Kita sering berbicara tentang Indonesia Emas.
Tentang generasi unggul.
Tentang kemajuan bangsa.

Itulah sebabnya pemerintah saat ini sedang giat-giatnya mejalankan program prioritasnya: perbaikan gizi para siswa dan ibu hamil. Dan itu sangat benar, tidak ada yang salah dengan itu. Karena, bagaimana otak para siswa (generasi muda harapan bangsa ini) dapat berkembang normal jika mereka mengalami asupan gizi buruk?

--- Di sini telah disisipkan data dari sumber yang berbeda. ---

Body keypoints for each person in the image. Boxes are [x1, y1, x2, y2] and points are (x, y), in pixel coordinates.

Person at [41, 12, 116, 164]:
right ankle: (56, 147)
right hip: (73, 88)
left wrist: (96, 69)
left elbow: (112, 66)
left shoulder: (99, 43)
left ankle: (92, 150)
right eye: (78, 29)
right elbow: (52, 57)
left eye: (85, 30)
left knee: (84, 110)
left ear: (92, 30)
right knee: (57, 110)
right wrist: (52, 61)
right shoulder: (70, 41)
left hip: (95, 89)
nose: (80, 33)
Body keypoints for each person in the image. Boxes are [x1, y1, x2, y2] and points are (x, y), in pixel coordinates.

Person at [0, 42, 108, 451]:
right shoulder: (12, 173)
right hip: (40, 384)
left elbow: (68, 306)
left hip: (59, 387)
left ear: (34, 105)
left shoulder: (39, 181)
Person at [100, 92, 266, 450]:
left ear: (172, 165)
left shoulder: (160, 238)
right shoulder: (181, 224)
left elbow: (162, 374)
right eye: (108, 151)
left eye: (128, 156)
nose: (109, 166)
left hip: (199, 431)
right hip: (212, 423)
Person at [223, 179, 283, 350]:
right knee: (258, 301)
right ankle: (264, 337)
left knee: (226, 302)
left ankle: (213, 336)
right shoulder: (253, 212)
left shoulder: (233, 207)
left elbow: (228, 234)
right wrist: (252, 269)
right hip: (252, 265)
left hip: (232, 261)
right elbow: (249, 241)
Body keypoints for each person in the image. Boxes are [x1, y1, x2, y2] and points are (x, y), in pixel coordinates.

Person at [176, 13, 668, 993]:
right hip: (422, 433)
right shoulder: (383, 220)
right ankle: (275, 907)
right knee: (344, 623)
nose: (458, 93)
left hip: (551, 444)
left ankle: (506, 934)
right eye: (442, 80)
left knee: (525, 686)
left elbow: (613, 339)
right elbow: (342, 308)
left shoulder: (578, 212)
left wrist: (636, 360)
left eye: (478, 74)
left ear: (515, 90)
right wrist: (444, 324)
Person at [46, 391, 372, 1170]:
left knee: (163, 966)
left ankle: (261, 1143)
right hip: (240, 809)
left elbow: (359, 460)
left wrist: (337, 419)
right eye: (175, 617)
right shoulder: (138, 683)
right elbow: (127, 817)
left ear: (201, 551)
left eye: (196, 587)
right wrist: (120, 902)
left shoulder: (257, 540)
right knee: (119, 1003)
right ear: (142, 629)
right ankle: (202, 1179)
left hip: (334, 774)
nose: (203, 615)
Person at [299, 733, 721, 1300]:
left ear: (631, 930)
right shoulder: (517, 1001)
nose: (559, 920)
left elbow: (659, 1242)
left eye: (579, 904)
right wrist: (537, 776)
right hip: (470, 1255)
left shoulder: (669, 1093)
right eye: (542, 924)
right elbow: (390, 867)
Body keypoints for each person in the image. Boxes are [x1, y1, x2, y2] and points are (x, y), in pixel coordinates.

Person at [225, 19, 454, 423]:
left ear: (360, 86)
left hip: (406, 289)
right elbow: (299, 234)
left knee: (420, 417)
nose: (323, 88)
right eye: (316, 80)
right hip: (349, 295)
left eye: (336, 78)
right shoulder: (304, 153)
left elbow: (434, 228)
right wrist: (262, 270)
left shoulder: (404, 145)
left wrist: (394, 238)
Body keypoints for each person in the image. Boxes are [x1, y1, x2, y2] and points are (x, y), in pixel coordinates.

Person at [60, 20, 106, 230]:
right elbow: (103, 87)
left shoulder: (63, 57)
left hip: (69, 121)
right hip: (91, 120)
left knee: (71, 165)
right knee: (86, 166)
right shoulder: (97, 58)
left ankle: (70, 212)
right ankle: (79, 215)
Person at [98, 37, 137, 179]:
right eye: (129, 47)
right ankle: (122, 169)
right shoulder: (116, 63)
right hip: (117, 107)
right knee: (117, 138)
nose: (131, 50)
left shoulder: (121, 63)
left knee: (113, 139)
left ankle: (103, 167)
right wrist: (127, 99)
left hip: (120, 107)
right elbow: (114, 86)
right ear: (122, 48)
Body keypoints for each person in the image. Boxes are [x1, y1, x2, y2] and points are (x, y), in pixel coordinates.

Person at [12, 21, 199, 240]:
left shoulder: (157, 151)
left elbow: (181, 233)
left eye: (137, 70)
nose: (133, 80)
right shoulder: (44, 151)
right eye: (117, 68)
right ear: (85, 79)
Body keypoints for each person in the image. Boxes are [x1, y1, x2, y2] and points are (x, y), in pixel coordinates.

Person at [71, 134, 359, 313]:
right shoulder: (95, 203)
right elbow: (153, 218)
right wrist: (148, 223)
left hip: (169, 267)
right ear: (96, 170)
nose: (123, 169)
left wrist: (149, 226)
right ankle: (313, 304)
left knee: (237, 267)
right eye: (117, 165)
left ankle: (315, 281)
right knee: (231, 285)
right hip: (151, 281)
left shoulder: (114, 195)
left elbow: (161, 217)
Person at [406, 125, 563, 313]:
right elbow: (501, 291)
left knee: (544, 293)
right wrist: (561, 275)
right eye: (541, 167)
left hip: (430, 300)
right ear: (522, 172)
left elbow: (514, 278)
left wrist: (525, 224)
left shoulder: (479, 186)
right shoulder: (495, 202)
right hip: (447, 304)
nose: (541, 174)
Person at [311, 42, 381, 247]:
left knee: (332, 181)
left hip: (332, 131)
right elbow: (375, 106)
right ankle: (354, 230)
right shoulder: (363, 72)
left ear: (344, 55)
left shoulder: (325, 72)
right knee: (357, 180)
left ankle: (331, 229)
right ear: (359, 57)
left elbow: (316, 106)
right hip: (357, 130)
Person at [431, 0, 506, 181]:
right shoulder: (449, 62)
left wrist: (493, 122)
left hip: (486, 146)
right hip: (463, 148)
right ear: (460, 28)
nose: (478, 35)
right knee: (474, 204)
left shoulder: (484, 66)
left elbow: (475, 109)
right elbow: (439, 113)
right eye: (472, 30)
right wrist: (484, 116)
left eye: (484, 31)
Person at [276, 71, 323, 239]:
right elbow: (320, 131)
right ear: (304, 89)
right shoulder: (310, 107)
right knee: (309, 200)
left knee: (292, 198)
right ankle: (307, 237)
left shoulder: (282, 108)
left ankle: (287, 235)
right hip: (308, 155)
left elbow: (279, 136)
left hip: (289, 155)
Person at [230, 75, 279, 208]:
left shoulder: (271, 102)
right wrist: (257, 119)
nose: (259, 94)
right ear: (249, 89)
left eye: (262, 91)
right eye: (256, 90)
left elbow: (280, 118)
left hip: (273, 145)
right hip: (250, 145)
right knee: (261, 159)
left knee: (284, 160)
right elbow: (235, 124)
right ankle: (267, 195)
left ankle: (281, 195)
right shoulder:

Namun sayangnya kita lupa satu hal mendasar:

semua itu tidak akan pernah terwujud dengan baik jika guru masih diposisikan sebagai pelengkap.

Guru bukan pelengkap.
Guru adalah pondasi.

Dan tidak ada bangunan yang kokoh jika pondasinya rapuh.


Pertanyaan yang Harus Kita Jawab

Mungkin sudah saatnya kita mengubah cara pandang.

Menghargai guru tidak cukup dengan kata-kata.
Ia harus diwujudkan dalam kebijakan.
Dalam sistem yang adil.
Dalam kesejahteraan yang layak.

Karena pada akhirnya, pertanyaan yang harus kita jawab bukan lagi:
Mengapa ada guru honorer?

Tetapi:
Mengapa kita membiarkan mereka terus ada dalam kondisi seperti ini?

Dan lebih dalam lagi:
Apakah kita benar-benar tidak takut kehilangan guru?

Jika jawabannya masih “tidak”,
maka mungkin kita belum benar-benar memahami arti masa depan bangsa.

 

*) Kepala Bidang Peningkatan Mutu Pendidik dan Tenaga Kependidikan Yayasan Baitul Muttaqien Islamic Center Kalimantan Timur.